Was versuche ich zu sagen?

a) Die Aussagen der Teilnehmer, die Dich verunsichern kommen aus je ihren Erfahrungshintergründen. Sie können, müssen aber überhaupt nicht auf Eure Situation anwendbar sein.
b) Die Ärzte erlebe ich manchmal hilflos. Was haben sie anstelle von diesen genannten Produkten noch anzubieten? Sie funktionieren nach Regeln, die von ihnen verlangt werden, z.B. Behandlungsprotokolle, die unter anderem die Usanzen festlegen, damit der Arzt seine Pflicht getan hat. Ob die Erfüllung der sogenannten Pflicht auch das Beste für den Patienten bedeutet, kann der Arzt schlussendlich nicht sagen.
c) Die Wirkungsweise von Sutent und Co. ist im Bereich der Kinasehemmung anzusiedeln. Es werden nach meinem Wissen gewisse Zellteilungsfunktionen unterbunden und zudem die Blutversorgung der Krebszellen bis zu einem gewissen Punkt erschwert. Meine Onkologen haben nie von einem Heilmittel gesprochen, sondern von einem Medikament, welches über eine gewisse Zeit dem Krebs das Leben schwer machen kann, ohne ihn letztendlich endgültig zu zerstören.
d) Der Nierenkrebs hat eine Auffälligkeit. Er kann in einzelnen Fällen auch stehen bleiben oder sich sogar zurückbilden, ohne dass Medizin im Einsatz war. Eine Hoffnung, die sich nur für sehr wenige erfüllen wird.
e) Wo sind denn eigentlich die Metastasen? Meine Erfahrung wiederum zeigt mir, dass bei mir die Metastasen in der Lunge und die wenigen in den Lymphknoten sich sehr stabil verhalten und kaum wachsen. Jedoch zeigen sich die Metas in der Leber von allen Behandlungsversuchen unbeeindruckt.
So wurde die Leber für mich zum lebensbegrenzenden Organ.

Was würde ich in Eurer Situation tun?

Die von Dir aufgezählten Meinungen anderer Teilnehmer sind für mich beide gut nachvollziehbar. Aber eben: Die Entscheidung liegt bei Euch. Das heisst, ihr müsst die Onkologen mit Euren vorbereiteten Fragen konkret zur Rede stellen. Leiten lassen würde ich mich immer von dem Gedanken der Lebensqualität. Zu Beginn meiner Krankheit hätte ich sicher Sutent so eingenommen wie ihr. Heute bin ich sehr zurückhaltend geworden und frage mich, ob bei nicht sichtbaren Metastasen Sutent wirklich der richtige Ansatz sei.
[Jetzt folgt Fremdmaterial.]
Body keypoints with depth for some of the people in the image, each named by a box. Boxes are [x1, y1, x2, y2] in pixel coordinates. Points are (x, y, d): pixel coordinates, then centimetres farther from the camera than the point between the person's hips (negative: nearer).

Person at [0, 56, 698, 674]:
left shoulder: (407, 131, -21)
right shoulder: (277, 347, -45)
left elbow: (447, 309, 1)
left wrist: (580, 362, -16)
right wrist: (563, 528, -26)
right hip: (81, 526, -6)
Im Moment ist es doch so, dass der Krebs keine Beschwerden macht, hingegen die Nebenwirkungen der Medikamente jedem Tag ein Stück Qualität nehmen.
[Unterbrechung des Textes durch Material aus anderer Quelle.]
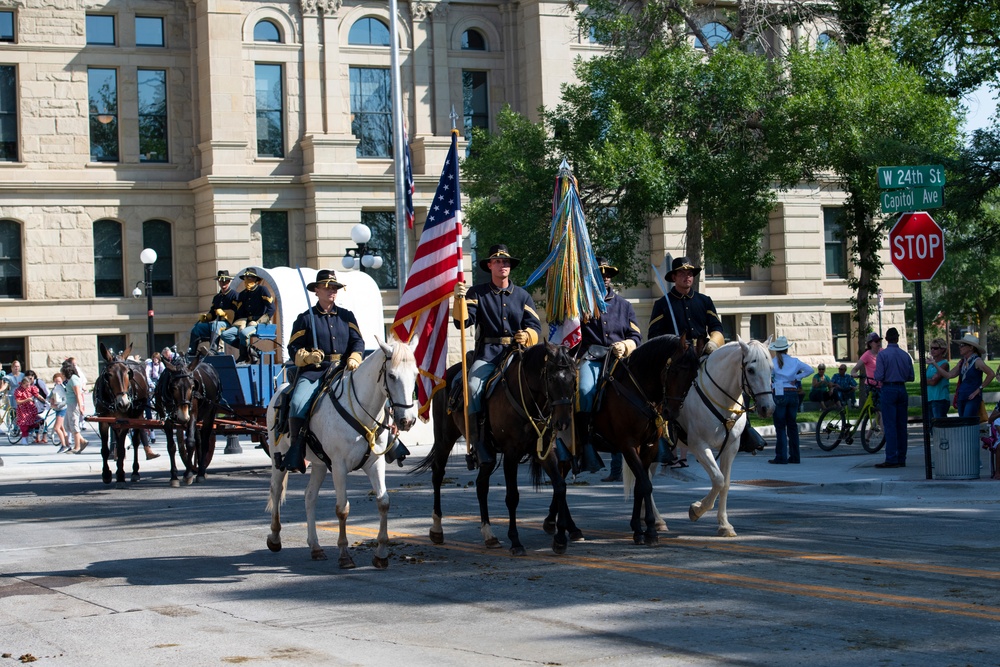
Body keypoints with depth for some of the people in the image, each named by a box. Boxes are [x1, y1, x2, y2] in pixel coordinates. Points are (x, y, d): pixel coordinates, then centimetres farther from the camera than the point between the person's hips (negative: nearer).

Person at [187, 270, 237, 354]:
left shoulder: (234, 294, 3)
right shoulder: (217, 297, 28)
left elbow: (236, 311, -10)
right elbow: (212, 313, 24)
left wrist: (223, 313, -25)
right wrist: (205, 317, 2)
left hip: (228, 323, -8)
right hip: (217, 321, 8)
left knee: (215, 325, -39)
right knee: (196, 327, -8)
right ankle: (190, 353, -16)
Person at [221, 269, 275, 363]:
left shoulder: (262, 289, -1)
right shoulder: (242, 294, 16)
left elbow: (271, 309, -7)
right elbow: (240, 313, 16)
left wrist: (259, 322, -14)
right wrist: (240, 324, -5)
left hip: (259, 323, -7)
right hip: (246, 322, 7)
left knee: (243, 333, -37)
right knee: (225, 334, -13)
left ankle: (243, 356, -14)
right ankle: (249, 351, -11)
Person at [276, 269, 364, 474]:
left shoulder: (346, 316, 19)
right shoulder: (305, 318, 11)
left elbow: (357, 341, 13)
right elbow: (293, 348, 7)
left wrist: (353, 358, -8)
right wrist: (307, 357, -13)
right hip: (313, 372, -2)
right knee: (298, 403, -29)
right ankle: (296, 451, -20)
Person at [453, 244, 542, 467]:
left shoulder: (522, 295, 17)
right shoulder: (477, 293, 11)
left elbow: (535, 325, 10)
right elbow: (463, 322, -1)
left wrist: (527, 336, -13)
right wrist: (460, 299, -18)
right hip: (487, 354, -2)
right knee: (474, 388, -29)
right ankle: (478, 445, -25)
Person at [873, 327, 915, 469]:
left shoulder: (883, 354, -8)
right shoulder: (905, 355, 6)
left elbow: (879, 376, -13)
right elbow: (911, 377, 9)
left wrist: (879, 380, 9)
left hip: (888, 389, -5)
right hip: (902, 390, 5)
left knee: (890, 426, -6)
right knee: (901, 425, 8)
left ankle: (891, 459, -10)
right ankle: (901, 459, 10)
Nur aufgepasst, ich keine Eure Lebensgeschichte nicht, meine Anregungen könnten für Euch total inakzeptabel sein; aus Gründen die ich nicht kennen kann. Darum einmal mehr: Nehmt Anregungen von unserer Gilde entgegen, aber seid stark und vertraut auf Euch selber. Nur ihr könnt die Antwort geben. Vertraue auch auf Deine Intuition. Wir Kopfmenschen verkennen den Wert dieser Entscheidungsart. Die Ärzte und wir hier sind Gehilfen von Euch, aber der Entscheid liegt in Eurem Herzen.

Ich wünsche Euch alles Gute und grüsse Euch herzlich.